4 trout fillets pin boned and descaled
2 to 3 shots bourbon
Handful of salt
Handful of sugar
Garlic salt
Mace
Allspice


Mix the dry cure together and sprinkle a bit on the bottom of your curing tray, lay fillets skin side down. Then mix the bourbon with the rest of the cure to form a paste. Aoread the paste over the top of the trout and leave to cure for 6 to 8 hours... use more bourbon if you want... the alcohol helps draw out moisture as well as add a depth of flavour. Use cheap stuff though...not your 50 year old stuff.

Afterwards scrape off what remains of the cure making sure not to damage the fish.

Get another shot or 2 of bourbon and about 250ml water and make a bourbon bath. Wash the cure off in that and pat dry then leave to form a pellicle for another 6 to 8 hours. 

Smoke over whiskey cask shavings and oak for 8 to 10 hours and voila... for an extra special touch you could get a spray bottle set to a fine mist and spray the trout before slicing and packing. 

This is my xmas present to my freidns and family. Its cheap and cheerful but to buy on the high street would cost a pretty penny. A bit of luxury goes a long way.

You could use other spirits... gin is my next trick... probably grind up some dried juniper berries in the cure as well as in the smoke.

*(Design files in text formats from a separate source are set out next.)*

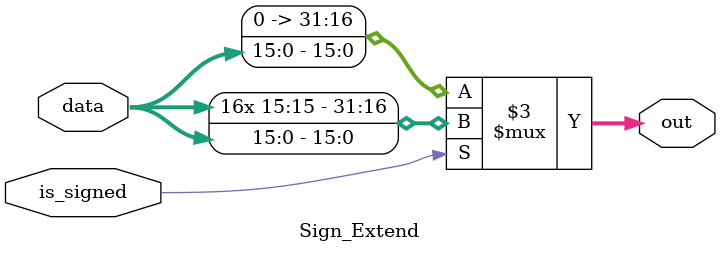
<source format=sv>
module Sign_Extend(input logic [15:0] data, input logic is_signed, output logic [31:0] out );

always_comb begin
	if(is_signed) out = {{16{data[15]}},data};
	else out = {16'b0,data};
end
endmodule 
</source>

Let me know what you think!!


----------



## kmac71 (Nov 18, 2015)

This sounds amazing! At what temp are they smoked at?


----------



## morrit (Nov 19, 2015)

Cold smoked. Not sure on temperature just...cold. lol. I'm going to try a marmalade mixed with sea salt cure next... got the idea from a big seller who is currently selling a fillet at £300 each.....


----------